Dalwhinnie 15 Year Old

Score: 80/100
ABV: 43%
Region: Western Highlands/Speyside, Scotland
Body: Light-medium
Texture: Medium-oily 
Best served: Neat
Theme(s): Fresh, lush green, orchard fruits, honey, an entire mountainside!
Likes: Orchard in a glass, crisp, marvelous finish, vibrant!
Price: $65
This whisky is an orchard in a glass. An orchard is land that is planted with fruit trees, and when I put my nose into a glass containing Dalwhinnie 15 Year Old the gentle aroma of peaches and oranges waft up with lush green leaves, damp twigs and a gust of fresh air that carries the scent of a nearby lake and its surroundings; green grass, fruit trees, even some mineral saltiness and berries. In my picture above, I tried to capture the lush green freshness of this whisky.
The Dalwhinnie distillery is one of the highest in Scotland, situated in the Highlands at over 1,070 feet. It is fitting, then, that this whisky seems to represent its origins in a bottle! That is exactly what I pick up in this whisky, it bursts with everything I detected on the nose and finishes with impeccable form; glowing on the tongue with perfection.

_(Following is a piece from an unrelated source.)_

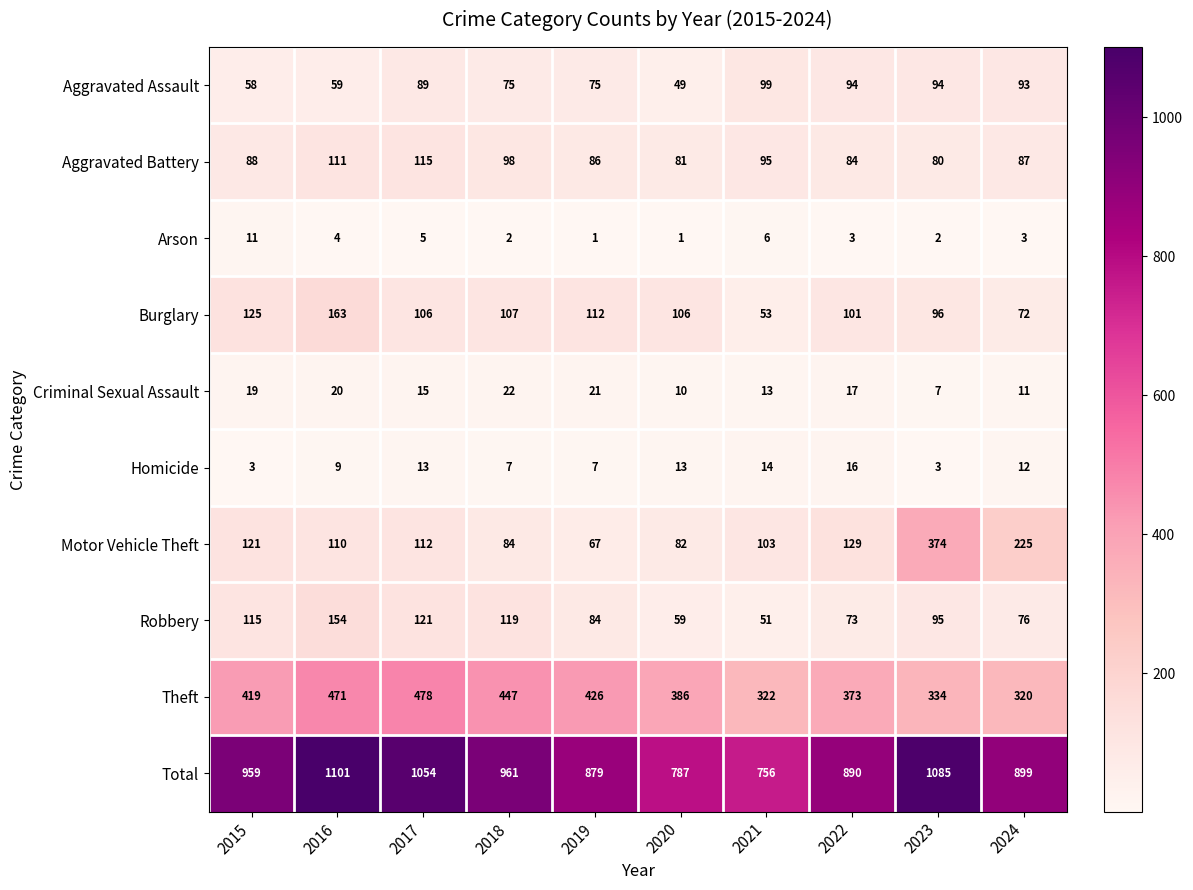

At which label does Homicide reach its peak?

2022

This whisky even brings back lovely memories of my time in the mountains of Europe, sipping berry tea in a cozy little lodge on a mountain top at an incredible height! The wooden lodge against the mountainside and dewy grass on the rocks is also a feature in the character of this whisky, absolutely beautiful. It is reasonable to believe that a whisky may absorb the character of its surroundings, just like most island malts have characteristic sea saltiness. The Dalwhinnie 15 Year Old reflects an entire mountainside of nature, and that is something very special.

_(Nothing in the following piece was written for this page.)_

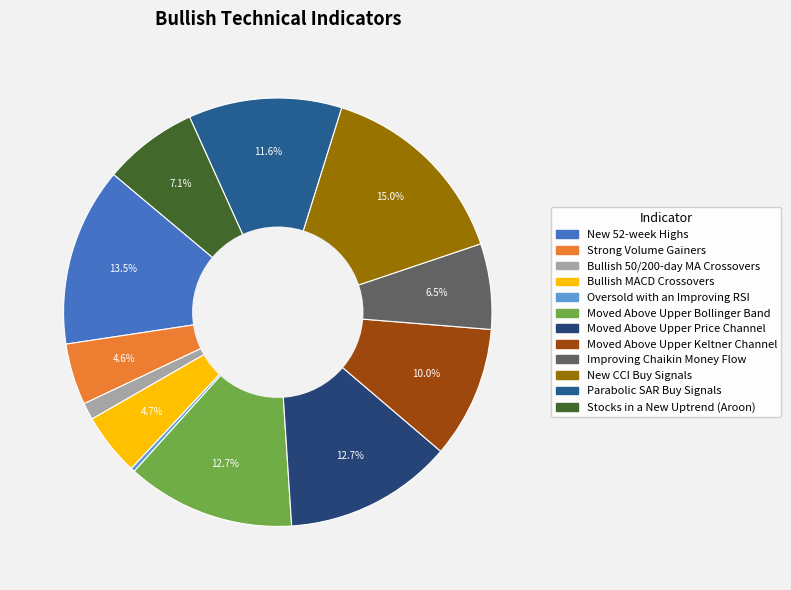

What percentage is the Strong Volume Gainers slice, to the nearest percent?

5%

You should appreciate this whisky over the lifetime of a bottle, as it is so complex and evolves beautifully. It also retains its character after being opened (mine was open for four months).

Light and fresh, this whisky releases a spritz of lemon and orange peel that cuts through the gentle breeze coming from the orchard, as all the fruity character merge with vanilla and bakery spices to subdue the oak that is barely noticeable (but no doubt playing its very important role in balancing the sweetness etc). That is what I love about this whisky;  it is so complex that an ripples in its character are barely noticeable and because it is not dominated by any one feature they all work in almost perfect harmony to produce one stellar performance. There is no heavy or pungent smell but rather a strong gust of delightful character that does not overpower the senses. This whisky is a pleasure to nose because it has complexity and many layers. I can keep my nose in this glass for a while! Do I now scent almond and vanilla? Pines and forests, trees and wood. This is brilliant!

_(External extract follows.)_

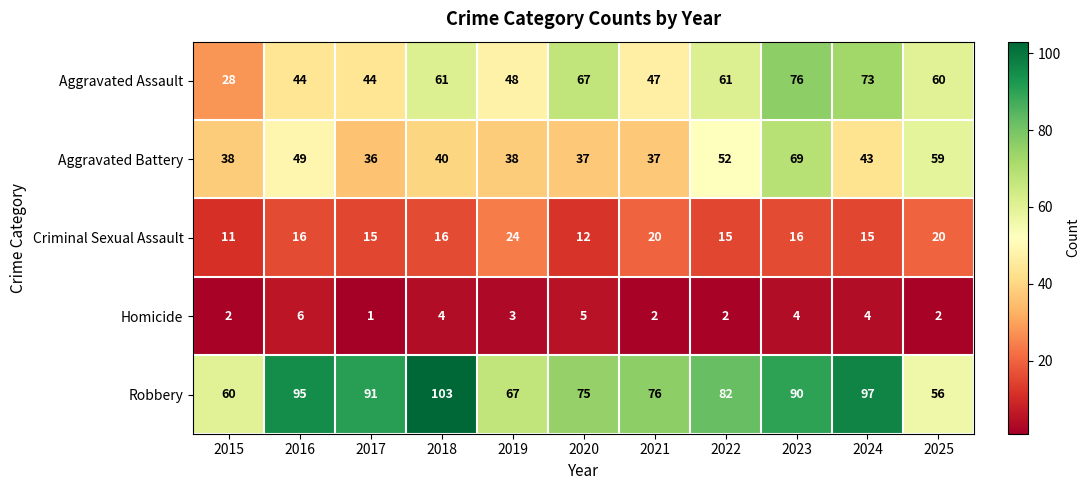

At which category is the sum across all series the highest?

2023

After letting the whisky rest for about 20 minutes with a cover, it opened up and released some magnificent scents. Lemon zest joins the orange peel with dried apricots and figs, and then melon adds a twist. This has all the hallmarks of a traditional marmalade, with big juicy shreds of orange peel!
So wonderfully smooth! On the palate the sharp citrus is more dominant than on the nose as an array of spices burn brightly, cinnamon, nutmeg, vanilla bean, pepper, anise seed, cocoa and cardamom. The oak also plays a bigger role on the palate, and in addition to bringing those spices adds its own bitterness and vanilla to balance against complex layers of citrus (lemon, lime and orange) and honey. The crisp burst of fresh almonds from the tree also brings a mild earthiness with lush green grass at the crack of dawn soaking with icy dew.

The flavour lingers on my tongue for a very long time, retaining its impeccable balance as notes of licorice develop from the spice and what is left is the dry bitterness of oak that morphs into the vapour of grapefruit rising from the citrus. It is gentle, and the warm glow travels down and remains.